**Given task:** Copy every text line from the records below word for word, without the pictures.

* start *

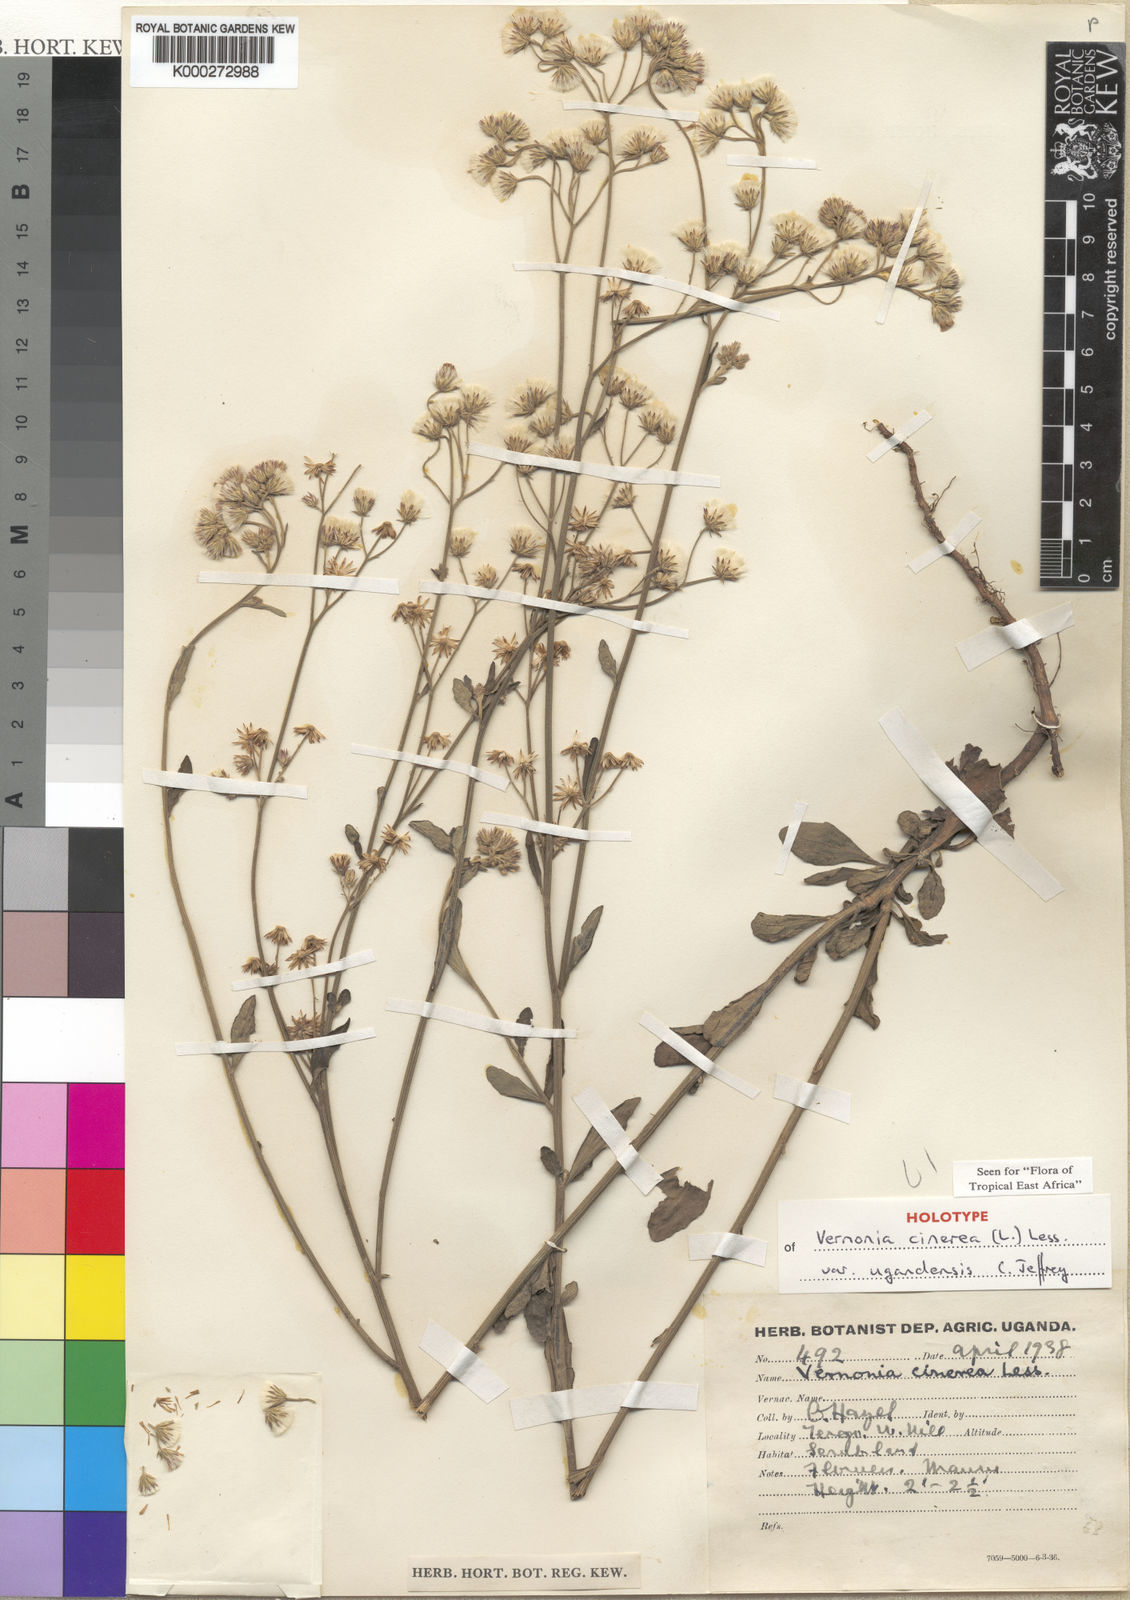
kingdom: Plantae
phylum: Tracheophyta
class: Magnoliopsida
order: Asterales
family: Asteraceae
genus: Cyanthillium
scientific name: Cyanthillium cinereum
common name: Little ironweed
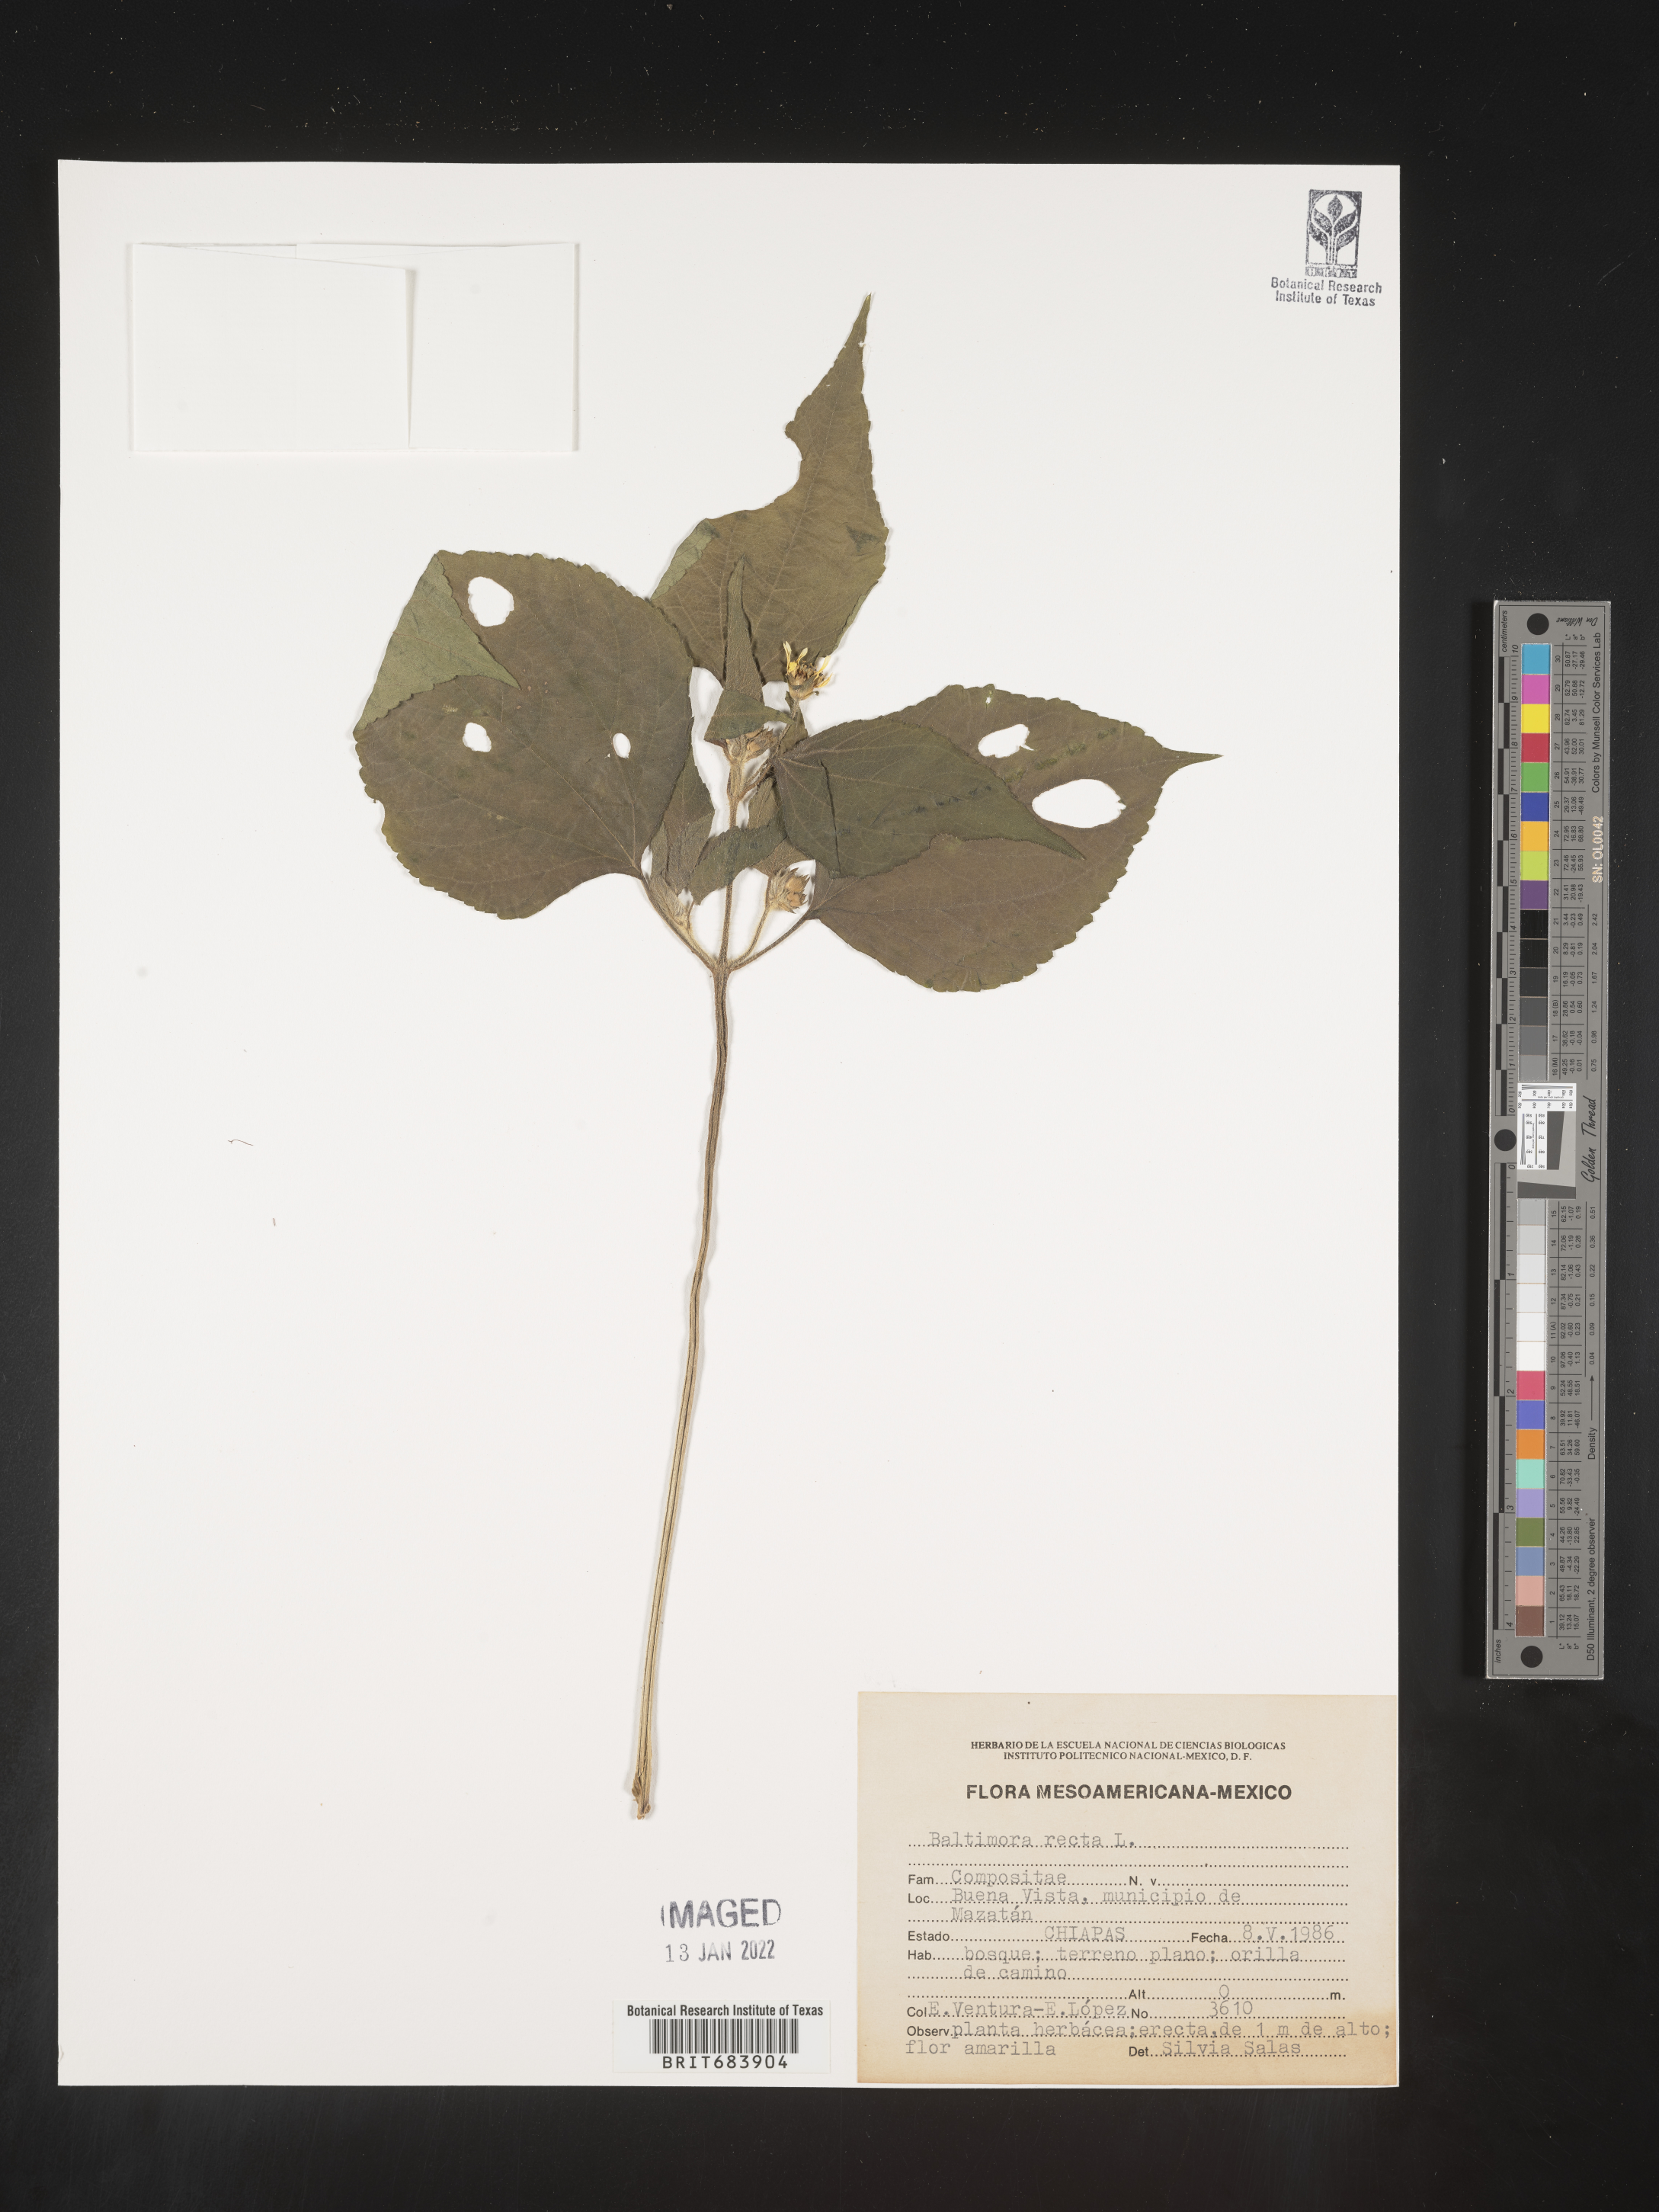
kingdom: Plantae
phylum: Tracheophyta
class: Magnoliopsida
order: Asterales
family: Asteraceae
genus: Baltimora
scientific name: Baltimora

* end *

**Complete output:**
kingdom: Plantae
phylum: Tracheophyta
class: Magnoliopsida
order: Asterales
family: Asteraceae
genus: Cyanthillium
scientific name: Cyanthillium cinereum
common name: Little ironweed
kingdom: Plantae
phylum: Tracheophyta
class: Magnoliopsida
order: Asterales
family: Asteraceae
genus: Baltimora
scientific name: Baltimora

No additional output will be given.